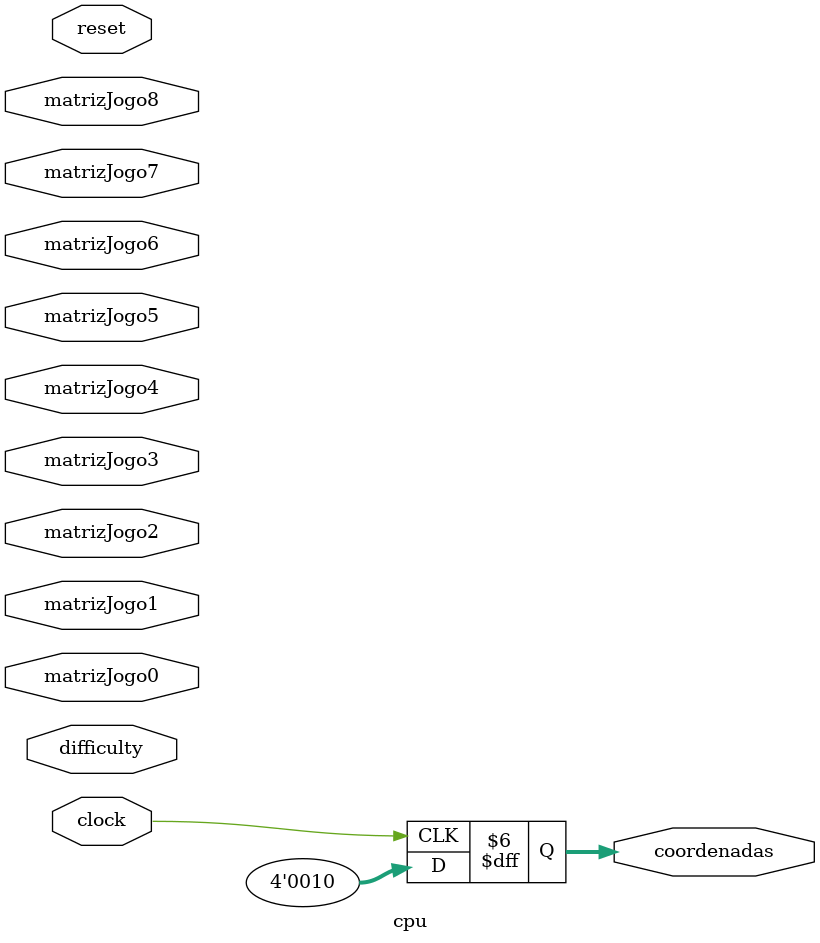
<source format=v>
module cpu(clock, difficulty, coordenadas, reset,
		matrizJogo0,
		matrizJogo1,
		matrizJogo2,
		matrizJogo3,
		matrizJogo4,
		matrizJogo5,
		matrizJogo6,
		matrizJogo7,
		matrizJogo8);

	input matrizJogo0,
		matrizJogo1,
		matrizJogo2,
		matrizJogo3,
		matrizJogo4,
		matrizJogo5,
		matrizJogo6,
		matrizJogo7,
		matrizJogo8;
	
		
	input clock, difficulty, reset;
	reg [0:8] matrizJogo;
	
	output reg [0:3]coordenadas;
	reg [1:0] modo;
	parameter facil=0, medio=1, dificil=2;
	//integer i=0;
	
	
	//funções que definem as jogadas de acordo com a dificuldade
	function modo_facil;
	integer i=0, controle = 1;
	
		input [9:0] matriz_l;
		begin		
			/*
			for (i=0; i<9; i=i+1)begin
				if(matriz_l[i] == 0 && controle)begin
					modo_facil = i;
					controle = 0;
					end
			end*/
		modo_facil = 2;
		end
	endfunction
	
	function modo_medio;
		input [9:0] matriz_l;
		integer i=0;
		reg [1:0] temp [0:8], temp2 [0:8];
		integer cont, cont2;
		begin
			cont=0;
			cont2=0;
			for (i=0; i<9; i=i+1)begin
				if(matriz_l[i] == 2)begin
					temp[cont] = i;
					cont = cont+1;
					if(matriz_l[i+1] == 1)begin
						modo_medio= i;
						break;
					end
					else if(i>0 && matriz_l[i-1] == 1)begin
						modo_medio= i;
						break;
					end
					else if(i>2 && matriz_l[i-3] == 1)begin
						modo_medio= i;
						break;
					end
					else if(matriz_l[i+3] == 1)begin
						modo_medio= i;
						break;
					end
					else
						modo_medio= i;					
						
				end				
			end
		end
	endfunction
	
	function modo_dificil;
		input matriz;
		begin
		

		modo_dificil= 0;
		end
	endfunction 
	
//definição das coordenadas de joagada de acordo com a dificuldade 
/*
	always @(*)begin
		case (modo)
			facil:begin
				coordenadas = modo_facil(matrizJogo);
			end
			medio:begin
				coordenadas = modo_medio(matrizJogo);
			end
			dificil:begin
				coordenadas = modo_dificil(matrizJogo);
			end
		endcase
	end
	*/

//verificação de qual a dificuldade
	always @(posedge clock) begin
		 if(~reset)begin
       coordenadas <= 2;
		 end 
    else begin
	  coordenadas <= 2;
	  /*
		if(difficulty == facil)begin
			modo<=facil;
		end
		else if(difficulty == medio)begin
			modo<=medio;			
		end
		else begin
			modo<=dificil;
			end*/
	end
end
	
endmodule

</source>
----
*Problem details*.
Please return all lines from the records that hold the word "else".

*Answer box*.
					else if(i>0 && matriz_l[i-1] == 1)begin
					else if(i>2 && matriz_l[i-3] == 1)begin
					else if(matriz_l[i+3] == 1)begin
					else
    else begin
		else if(difficulty == medio)begin
		else begin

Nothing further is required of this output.